▶ **INFORMATION SHOWN**:
Segment Open

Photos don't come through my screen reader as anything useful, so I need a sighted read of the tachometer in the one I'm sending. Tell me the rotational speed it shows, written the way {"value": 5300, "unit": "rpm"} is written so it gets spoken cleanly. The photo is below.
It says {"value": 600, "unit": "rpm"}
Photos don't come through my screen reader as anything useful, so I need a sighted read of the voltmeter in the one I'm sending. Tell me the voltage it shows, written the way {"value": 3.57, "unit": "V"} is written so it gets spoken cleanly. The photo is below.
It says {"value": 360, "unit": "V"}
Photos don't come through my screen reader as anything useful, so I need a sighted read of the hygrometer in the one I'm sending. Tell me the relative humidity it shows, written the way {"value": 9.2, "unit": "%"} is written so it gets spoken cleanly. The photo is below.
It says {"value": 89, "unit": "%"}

Segment Closed
Segment Open

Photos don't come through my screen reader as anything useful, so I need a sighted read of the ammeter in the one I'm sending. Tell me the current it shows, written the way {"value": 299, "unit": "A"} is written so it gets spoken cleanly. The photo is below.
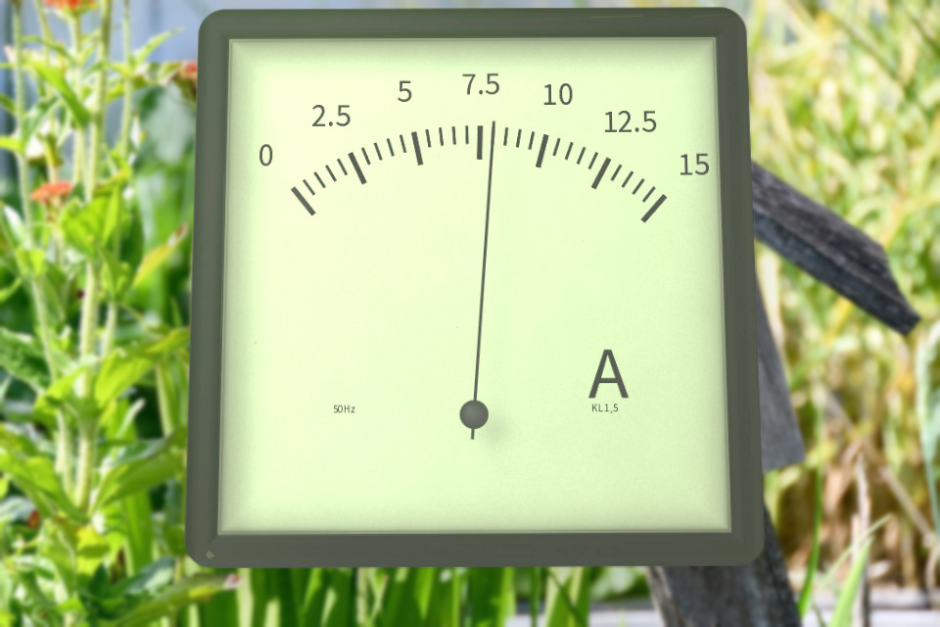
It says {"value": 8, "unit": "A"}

Segment Closed
Segment Open

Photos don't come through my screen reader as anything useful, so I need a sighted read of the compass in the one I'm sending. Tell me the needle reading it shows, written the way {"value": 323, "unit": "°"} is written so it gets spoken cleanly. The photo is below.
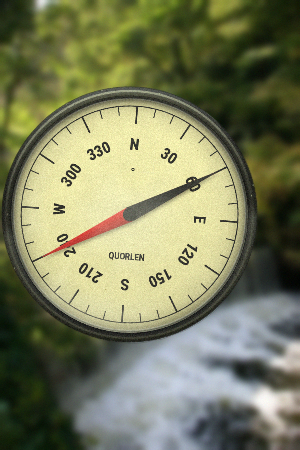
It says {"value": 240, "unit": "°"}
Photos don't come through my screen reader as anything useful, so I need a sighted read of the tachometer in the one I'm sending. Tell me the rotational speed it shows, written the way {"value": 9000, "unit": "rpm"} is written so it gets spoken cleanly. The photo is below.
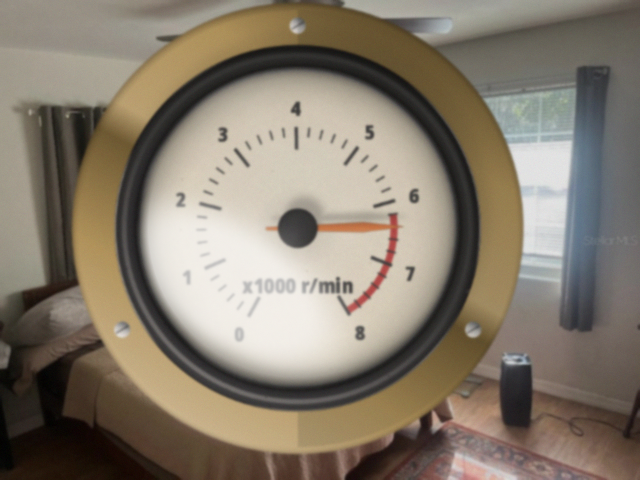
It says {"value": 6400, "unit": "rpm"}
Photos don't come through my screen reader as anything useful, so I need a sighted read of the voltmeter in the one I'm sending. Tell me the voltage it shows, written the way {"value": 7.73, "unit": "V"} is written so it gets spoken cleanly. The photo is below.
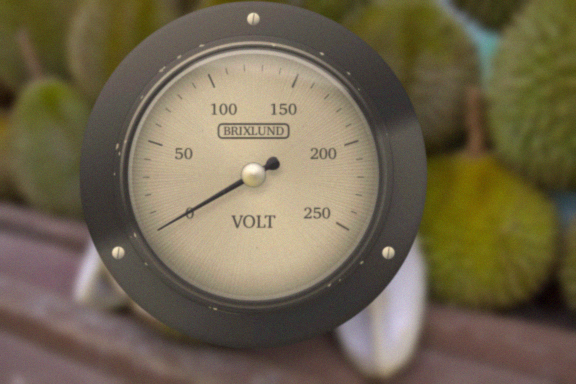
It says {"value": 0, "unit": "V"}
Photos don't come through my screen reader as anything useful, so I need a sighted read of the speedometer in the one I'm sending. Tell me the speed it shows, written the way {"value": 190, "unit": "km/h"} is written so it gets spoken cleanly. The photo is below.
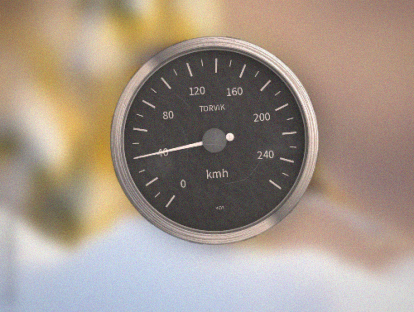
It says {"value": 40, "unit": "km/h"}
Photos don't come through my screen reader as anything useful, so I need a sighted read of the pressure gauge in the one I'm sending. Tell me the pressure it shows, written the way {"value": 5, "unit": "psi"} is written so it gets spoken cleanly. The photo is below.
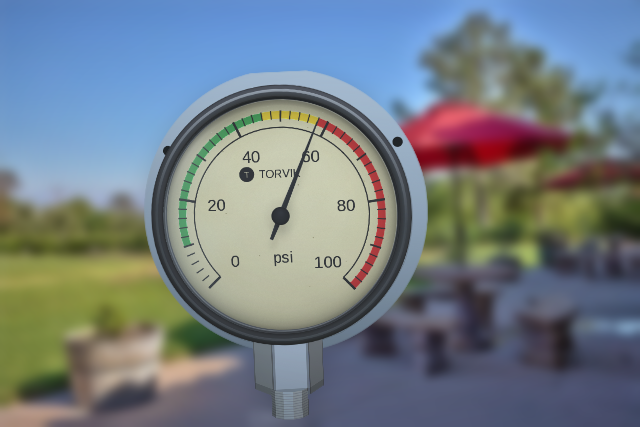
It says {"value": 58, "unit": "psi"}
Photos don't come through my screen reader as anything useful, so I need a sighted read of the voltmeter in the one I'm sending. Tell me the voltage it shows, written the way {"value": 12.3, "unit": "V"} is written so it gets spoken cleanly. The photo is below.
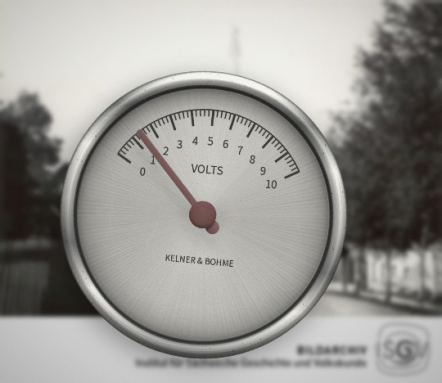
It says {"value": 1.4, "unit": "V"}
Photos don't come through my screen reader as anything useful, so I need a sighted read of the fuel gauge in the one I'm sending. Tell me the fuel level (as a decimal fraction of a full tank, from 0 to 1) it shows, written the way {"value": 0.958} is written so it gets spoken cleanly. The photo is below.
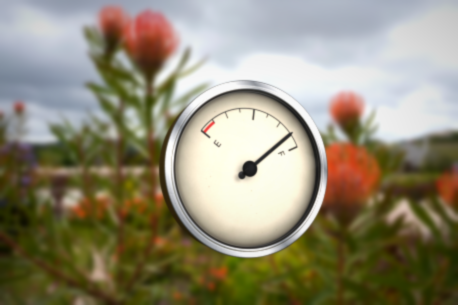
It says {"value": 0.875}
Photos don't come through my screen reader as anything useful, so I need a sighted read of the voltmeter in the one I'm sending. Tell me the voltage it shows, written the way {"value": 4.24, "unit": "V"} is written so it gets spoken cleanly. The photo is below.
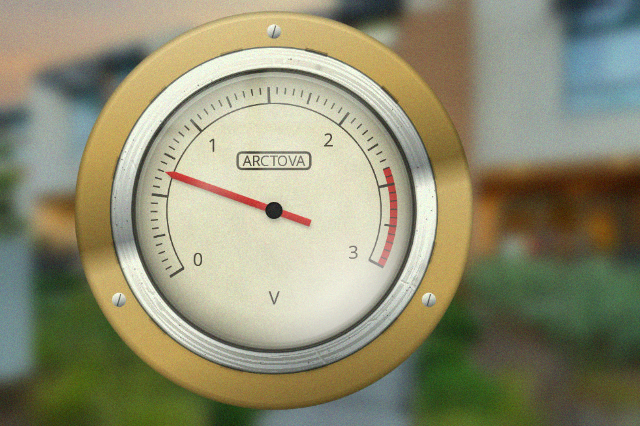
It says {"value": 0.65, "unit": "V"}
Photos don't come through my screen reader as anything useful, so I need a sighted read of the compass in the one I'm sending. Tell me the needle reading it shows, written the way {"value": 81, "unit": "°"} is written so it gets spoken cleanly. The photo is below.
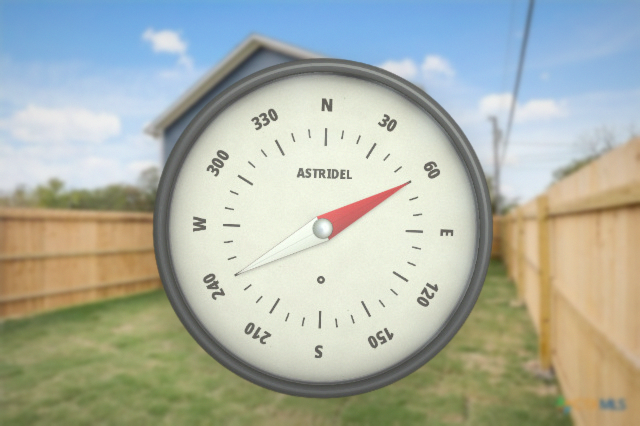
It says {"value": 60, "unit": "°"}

Segment Closed

▶ **PROBLEM DETAILS**: Determine how many lines of the entries above contain the word "gauge", and state only that number.

▶ **EXERCISE OUTPUT**: 2